== Provided entries

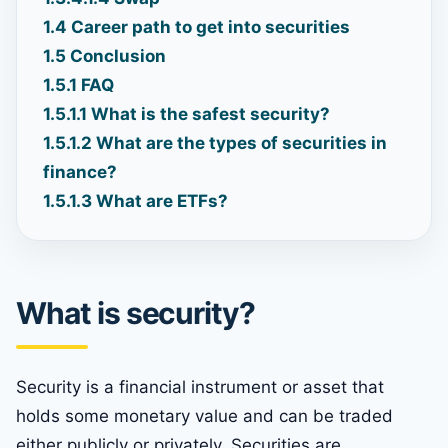
1.4
Career path to get into securities
1.5
Conclusion
1.5.1
FAQ
1.5.1.1
What is the safest security?
1.5.1.2
What are the types of securities in
finance?
1.5.1.3
What are ETFs?
What is security?
Security is a financial instrument or asset that
holds some monetary value and can be traded
either publicly or privately. Securities are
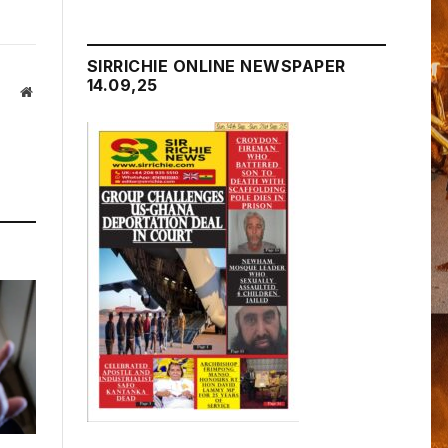
SIRRICHIE ONLINE NEWSPAPER
14.09,25
Website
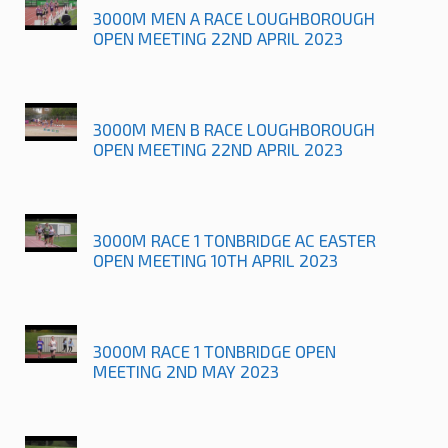
3000M MEN A RACE LOUGHBOROUGH
OPEN MEETING 22ND APRIL 2023
3000M MEN B RACE LOUGHBOROUGH
OPEN MEETING 22ND APRIL 2023
3000M RACE 1 TONBRIDGE AC EASTER
OPEN MEETING 10TH APRIL 2023
3000M RACE 1 TONBRIDGE OPEN
MEETING 2ND MAY 2023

====

Work item:
Extract every line of text from the listing and reproduce each one word for word, leaving out the pictures.

Solved exercise:
1.4
Career path to get into securities
1.5
Conclusion
1.5.1
FAQ
1.5.1.1
What is the safest security?
1.5.1.2
What are the types of securities in
finance?
1.5.1.3
What are ETFs?
What is security?
Security is a financial instrument or asset that
holds some monetary value and can be traded
either publicly or privately. Securities are
SIRRICHIE ONLINE NEWSPAPER
14.09,25
Website
3000M MEN A RACE LOUGHBOROUGH
OPEN MEETING 22ND APRIL 2023
3000M MEN B RACE LOUGHBOROUGH
OPEN MEETING 22ND APRIL 2023
3000M RACE 1 TONBRIDGE AC EASTER
OPEN MEETING 10TH APRIL 2023
3000M RACE 1 TONBRIDGE OPEN
MEETING 2ND MAY 2023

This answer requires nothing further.